Nash noted the X’s on the dummy’s torso fashioned from yellow and black tape strips.
“What are those for?” he asked.
“Yellow are incapacitation points. Black are where you strike most effectively to kill.”
Shock stepped up to the boxing dummy and proceeded to use his forearm, elbow, fist, knee, and crown of his head to efficiently hit all the yellow spots.
“With any one of those strikes, dude goes down,” he said. “In hand-to-hand I’ll show you how to get the advantage on your opponent’s arms, neck, and legs and take ’em out. And I have another dummy here with limbs. They have the same taped X’s on ’em. Branchial and femoral artery and the like. Cut ’em, dude is dead.”
Nash’s anxiety spiked as Shock picked up a serrated knife.
“Is that your Army Ka-bar knife?” he asked.
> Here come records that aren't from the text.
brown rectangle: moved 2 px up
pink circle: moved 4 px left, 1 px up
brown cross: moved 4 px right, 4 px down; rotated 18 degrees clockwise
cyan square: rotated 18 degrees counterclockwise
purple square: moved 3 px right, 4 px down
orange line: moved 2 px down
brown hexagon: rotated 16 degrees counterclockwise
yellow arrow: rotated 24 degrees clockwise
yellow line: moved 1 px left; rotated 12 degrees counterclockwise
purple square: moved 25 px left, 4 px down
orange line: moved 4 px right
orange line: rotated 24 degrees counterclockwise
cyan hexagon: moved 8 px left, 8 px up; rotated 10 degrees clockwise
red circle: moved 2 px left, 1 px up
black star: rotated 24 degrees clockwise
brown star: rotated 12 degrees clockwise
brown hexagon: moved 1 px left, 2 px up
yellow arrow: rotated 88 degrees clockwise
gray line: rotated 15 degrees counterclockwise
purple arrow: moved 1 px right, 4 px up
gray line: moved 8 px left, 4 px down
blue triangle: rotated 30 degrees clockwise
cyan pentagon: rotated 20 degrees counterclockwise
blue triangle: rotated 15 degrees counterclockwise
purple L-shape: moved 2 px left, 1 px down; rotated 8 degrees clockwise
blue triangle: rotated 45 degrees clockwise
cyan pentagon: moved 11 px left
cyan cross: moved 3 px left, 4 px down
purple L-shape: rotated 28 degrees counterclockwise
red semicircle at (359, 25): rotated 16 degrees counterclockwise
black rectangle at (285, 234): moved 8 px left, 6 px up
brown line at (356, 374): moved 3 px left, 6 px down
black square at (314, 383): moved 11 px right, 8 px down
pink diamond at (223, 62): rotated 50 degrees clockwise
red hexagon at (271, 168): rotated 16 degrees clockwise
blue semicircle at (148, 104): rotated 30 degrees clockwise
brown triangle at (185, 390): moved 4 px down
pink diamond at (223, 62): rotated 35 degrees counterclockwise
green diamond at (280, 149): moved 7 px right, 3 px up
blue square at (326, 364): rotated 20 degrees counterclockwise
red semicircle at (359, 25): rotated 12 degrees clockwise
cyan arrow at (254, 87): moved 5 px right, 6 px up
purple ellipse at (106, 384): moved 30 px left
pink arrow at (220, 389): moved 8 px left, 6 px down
“Served me well for a long time.”
He then proceeded to hit each black X with the knife blade.
He pointed to the dummy’s gut. “Now on this strike you go into the belly right here, pull the knife hilt straight up, and when you get two inches below the sternum you twist the blade sideways and then cut from left to right to make sure you pop the aorta.” Shock made the motions with his knife. “Dude’ll bleed out in about thirty seconds. Okay, your turn. Take your time. Speed will come later. What I want right now is accuracy and appropriate weapon positionin’.”
He demonstrated to Nash how to hold the blade, correcting him numerous times until Nash, who had always had an eye for detail, readily picked up the grips and stabbing and slicing motions. Shock nodded approvingly as the session wore on.
“Okay, let’s do some push-ups, pull-ups, core work, and then you hit the stairs for some more blood pumpin’.”
“Remember the heart attack warning I gave you,” said Nash.
“Like I said, Walter, I might end up killin’ you. But better me than some scum you run up against out there.”
Nash struggled mightily through the rest of the workout and at the end he lay on the floor drenched in sweat and fighting to regain his breath.
“You ain’t in as bad ’a shape as I thought you’d be. You been workin’ out and not tellin’ nobody?”
Nash sat up and said, “If sitting in a chair was an Olympic event I might medal.”
“Let’s hit the gun range.”
“I can’t even feel my arms.”
“Best time to do it. ’Cause when it comes down to it, out there, you probably ain’t gonna be in good shape, but you still got to hit your target. Otherwise, you dead.”
The gun range was in a long, narrow room with mechanized targets running on long cables at one end. Behind the targets were stacks of large hay bales as backstop and sloped cinderblock walls behind them designed to drive any stray round to the floor and prevent back splatter.
Arrayed across a long table was a line of weapons: revolvers, semi- and autopistols, and assault rifles.
“When was the last time you fired a gun?”
“When I was fourteen and went to the range with my father.”